Early posttraumatic seizure (PTS) is treated with various antiepileptic drugs (AEDs). In most cases, administering the medication via the intravenous (IV) route is desirable, as the patient is still in the recovery stage from the head injury; phenytoin or fosphenytoin is the drug of choice for IV administration for acute seizures.
No evidence suggests that antiepileptic drugs (AEDs) influence the incidence of late PTS; therefore, prophylaxis has no place in caring for patients with head injuries. However, AEDs are effective in patients who develop posttraumatic epilepsy (PTE). The main drugs used for PTE are valproate and carbamazepine.
Also see Antiepileptic Drugs.
These agents prevent seizure recurrence and terminate clinical and electrical seizure activity.
Valproate is chemically unrelated to other antiseizure drugs. Its mechanism of action has not been established; it may be related to increased brain levels of gamma-aminobutyric acid (GABA) or to enhanced GABA action. Valproate may potentiate postsynaptic GABA responses, affect the potassium channel, or have a direct membrane-stabilizing effect.
For conversion to monotherapy, the concomitant AED dose is ordinarily reduced by about 25% every 2 weeks. Reduction may start with therapy or delayed 1-2 weeks if seizures are possible with reduction; closely monitor patients during this time for increased seizure frequency.
As adjunctive therapy, valproate may be added to the regimen at 10-15 mg/kg/d. The dosage may increase by 5-10 mg/kg/wk for optimal clinical response. Optimal clinical response is usually achieved at a dose of less than 60 mg/kg/d.
Carbamazepine is indicated for complex partial seizures. It may block posttetanic potentiation by reducing summation of temporal stimulation.

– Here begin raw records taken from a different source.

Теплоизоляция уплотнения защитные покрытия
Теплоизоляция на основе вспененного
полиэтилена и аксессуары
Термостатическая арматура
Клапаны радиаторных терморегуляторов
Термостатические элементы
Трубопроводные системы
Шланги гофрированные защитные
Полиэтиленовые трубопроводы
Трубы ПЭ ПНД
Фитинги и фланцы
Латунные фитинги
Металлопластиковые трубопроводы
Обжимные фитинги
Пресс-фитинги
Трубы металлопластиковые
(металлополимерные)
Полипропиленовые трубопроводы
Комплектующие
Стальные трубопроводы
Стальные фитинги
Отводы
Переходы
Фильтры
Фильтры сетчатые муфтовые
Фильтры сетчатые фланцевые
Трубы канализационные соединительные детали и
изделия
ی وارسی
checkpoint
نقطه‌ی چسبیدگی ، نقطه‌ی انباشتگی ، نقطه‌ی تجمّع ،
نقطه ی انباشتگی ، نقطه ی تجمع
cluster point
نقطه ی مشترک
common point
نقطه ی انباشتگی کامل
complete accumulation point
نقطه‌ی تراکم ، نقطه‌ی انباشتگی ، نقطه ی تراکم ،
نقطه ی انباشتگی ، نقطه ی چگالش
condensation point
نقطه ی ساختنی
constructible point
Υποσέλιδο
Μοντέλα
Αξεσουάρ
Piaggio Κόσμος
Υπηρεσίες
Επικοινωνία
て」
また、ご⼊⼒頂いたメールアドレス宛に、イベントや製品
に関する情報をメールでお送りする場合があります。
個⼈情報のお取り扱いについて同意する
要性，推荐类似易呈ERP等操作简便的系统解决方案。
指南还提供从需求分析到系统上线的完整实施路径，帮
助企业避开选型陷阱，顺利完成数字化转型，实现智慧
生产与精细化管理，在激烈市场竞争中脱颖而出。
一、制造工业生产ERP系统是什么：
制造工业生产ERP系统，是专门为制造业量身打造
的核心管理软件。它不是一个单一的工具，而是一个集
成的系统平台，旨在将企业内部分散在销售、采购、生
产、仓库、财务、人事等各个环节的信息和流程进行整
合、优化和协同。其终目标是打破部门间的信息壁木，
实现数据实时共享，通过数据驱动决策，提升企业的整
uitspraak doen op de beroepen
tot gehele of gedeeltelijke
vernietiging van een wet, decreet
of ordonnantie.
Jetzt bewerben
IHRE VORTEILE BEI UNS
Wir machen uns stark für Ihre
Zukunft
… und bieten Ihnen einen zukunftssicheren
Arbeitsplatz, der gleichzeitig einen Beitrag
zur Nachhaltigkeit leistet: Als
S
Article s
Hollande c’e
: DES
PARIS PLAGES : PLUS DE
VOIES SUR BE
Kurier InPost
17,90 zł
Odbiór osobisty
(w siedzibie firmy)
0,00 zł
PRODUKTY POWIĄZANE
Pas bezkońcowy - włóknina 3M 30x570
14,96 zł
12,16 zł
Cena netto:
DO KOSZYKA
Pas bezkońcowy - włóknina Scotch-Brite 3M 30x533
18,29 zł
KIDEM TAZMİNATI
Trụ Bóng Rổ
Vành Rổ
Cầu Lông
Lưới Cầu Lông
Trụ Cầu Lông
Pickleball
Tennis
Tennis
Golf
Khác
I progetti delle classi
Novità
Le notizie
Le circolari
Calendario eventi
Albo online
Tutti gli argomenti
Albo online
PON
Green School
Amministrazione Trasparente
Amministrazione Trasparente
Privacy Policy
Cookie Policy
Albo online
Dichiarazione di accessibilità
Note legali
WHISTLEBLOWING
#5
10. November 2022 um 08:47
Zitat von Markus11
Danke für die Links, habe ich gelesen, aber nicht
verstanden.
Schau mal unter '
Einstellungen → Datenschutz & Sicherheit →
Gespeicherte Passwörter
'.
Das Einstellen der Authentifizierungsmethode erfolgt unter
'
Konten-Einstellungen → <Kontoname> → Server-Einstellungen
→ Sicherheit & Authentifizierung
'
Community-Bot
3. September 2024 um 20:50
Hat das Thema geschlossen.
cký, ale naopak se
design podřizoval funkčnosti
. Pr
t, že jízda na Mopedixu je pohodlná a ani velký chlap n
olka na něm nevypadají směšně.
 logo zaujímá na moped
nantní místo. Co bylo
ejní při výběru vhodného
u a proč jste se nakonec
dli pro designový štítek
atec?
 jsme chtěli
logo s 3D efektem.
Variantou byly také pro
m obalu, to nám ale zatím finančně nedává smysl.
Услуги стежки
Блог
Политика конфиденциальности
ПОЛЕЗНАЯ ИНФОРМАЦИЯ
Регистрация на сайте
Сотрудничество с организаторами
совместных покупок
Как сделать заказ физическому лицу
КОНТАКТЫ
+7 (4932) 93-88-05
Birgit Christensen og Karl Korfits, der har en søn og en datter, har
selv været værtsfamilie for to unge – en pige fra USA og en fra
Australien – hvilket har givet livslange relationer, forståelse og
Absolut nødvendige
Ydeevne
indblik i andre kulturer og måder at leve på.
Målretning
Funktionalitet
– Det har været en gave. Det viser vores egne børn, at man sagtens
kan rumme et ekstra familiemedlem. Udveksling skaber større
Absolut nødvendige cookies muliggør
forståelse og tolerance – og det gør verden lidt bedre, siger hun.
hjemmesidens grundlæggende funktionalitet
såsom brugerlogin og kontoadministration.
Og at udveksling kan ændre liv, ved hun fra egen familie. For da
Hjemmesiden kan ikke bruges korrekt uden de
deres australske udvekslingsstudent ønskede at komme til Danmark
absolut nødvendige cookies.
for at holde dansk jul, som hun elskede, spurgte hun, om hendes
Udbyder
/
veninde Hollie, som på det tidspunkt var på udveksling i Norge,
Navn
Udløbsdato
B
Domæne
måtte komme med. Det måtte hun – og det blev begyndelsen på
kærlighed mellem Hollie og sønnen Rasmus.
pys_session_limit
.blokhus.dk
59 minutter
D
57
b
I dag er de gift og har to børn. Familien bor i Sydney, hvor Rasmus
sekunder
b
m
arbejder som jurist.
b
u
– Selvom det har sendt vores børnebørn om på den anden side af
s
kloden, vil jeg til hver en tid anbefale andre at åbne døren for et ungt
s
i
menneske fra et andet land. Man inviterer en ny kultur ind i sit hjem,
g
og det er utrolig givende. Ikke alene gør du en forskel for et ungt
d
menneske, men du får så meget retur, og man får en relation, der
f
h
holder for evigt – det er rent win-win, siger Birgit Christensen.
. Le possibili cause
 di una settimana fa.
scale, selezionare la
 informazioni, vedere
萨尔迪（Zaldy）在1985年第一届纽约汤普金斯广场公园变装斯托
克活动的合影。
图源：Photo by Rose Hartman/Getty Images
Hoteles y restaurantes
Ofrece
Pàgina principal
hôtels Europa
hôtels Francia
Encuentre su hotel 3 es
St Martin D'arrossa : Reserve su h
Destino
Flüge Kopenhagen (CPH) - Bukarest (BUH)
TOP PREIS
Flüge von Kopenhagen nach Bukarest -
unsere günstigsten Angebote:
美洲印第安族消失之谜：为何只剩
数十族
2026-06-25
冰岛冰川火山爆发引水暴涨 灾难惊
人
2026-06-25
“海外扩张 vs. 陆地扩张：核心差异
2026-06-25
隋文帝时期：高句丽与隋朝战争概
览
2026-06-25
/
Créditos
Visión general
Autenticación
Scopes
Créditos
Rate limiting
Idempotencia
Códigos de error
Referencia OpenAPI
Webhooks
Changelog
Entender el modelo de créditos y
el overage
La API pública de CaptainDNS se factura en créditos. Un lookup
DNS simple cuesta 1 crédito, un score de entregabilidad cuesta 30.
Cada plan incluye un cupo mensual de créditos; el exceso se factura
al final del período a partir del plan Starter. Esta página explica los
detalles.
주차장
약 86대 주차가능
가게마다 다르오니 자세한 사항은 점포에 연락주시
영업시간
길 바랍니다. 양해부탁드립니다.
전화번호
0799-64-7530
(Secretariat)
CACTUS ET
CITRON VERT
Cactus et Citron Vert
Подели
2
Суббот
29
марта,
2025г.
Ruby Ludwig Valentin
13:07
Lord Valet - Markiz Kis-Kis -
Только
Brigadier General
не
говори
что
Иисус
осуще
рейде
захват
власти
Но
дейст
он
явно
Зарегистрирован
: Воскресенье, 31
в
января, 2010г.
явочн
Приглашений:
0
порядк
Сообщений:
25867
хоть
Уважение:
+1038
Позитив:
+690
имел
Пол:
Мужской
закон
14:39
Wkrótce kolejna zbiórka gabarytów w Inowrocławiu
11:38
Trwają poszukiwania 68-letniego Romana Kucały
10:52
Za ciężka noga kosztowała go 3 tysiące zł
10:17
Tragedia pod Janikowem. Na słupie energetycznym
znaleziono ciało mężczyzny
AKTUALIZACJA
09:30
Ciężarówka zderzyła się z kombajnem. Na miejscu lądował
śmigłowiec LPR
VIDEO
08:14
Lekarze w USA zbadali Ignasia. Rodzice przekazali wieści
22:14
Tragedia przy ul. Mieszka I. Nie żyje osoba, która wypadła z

After therapeutic response, the dose can be reduced to the minimum effective level, or discontinued at least once every 3 months.
Phenytoin may act in the motor cortex, inhibiting spread of seizure activity; it may inhibit activity of brainstem centers responsible for the tonic phase of grand mal seizures.
Dosages must be individualized. Administer a larger dose before sleep if the dose cannot be divided equally. To minimize GI irritation, administer with or immediately after meals. Rapid injection or direct IV injection may cause severe hypotension or CNS depression.
Topiramate is a sulfamate-substituted monosaccharide with a broad spectrum of antiepileptic activity that may have state-dependent sodium channel blocking action, potentiating the inhibitory activity of the neurotransmitter gamma-aminobutyrate (GABA). It may block glutamate activity.
Levetiracetam is used as adjunctive therapy for partial seizures and myoclonic seizures. It is also indicated for primary generalized tonic-clonic seizures. Its mechanism of action is unknown.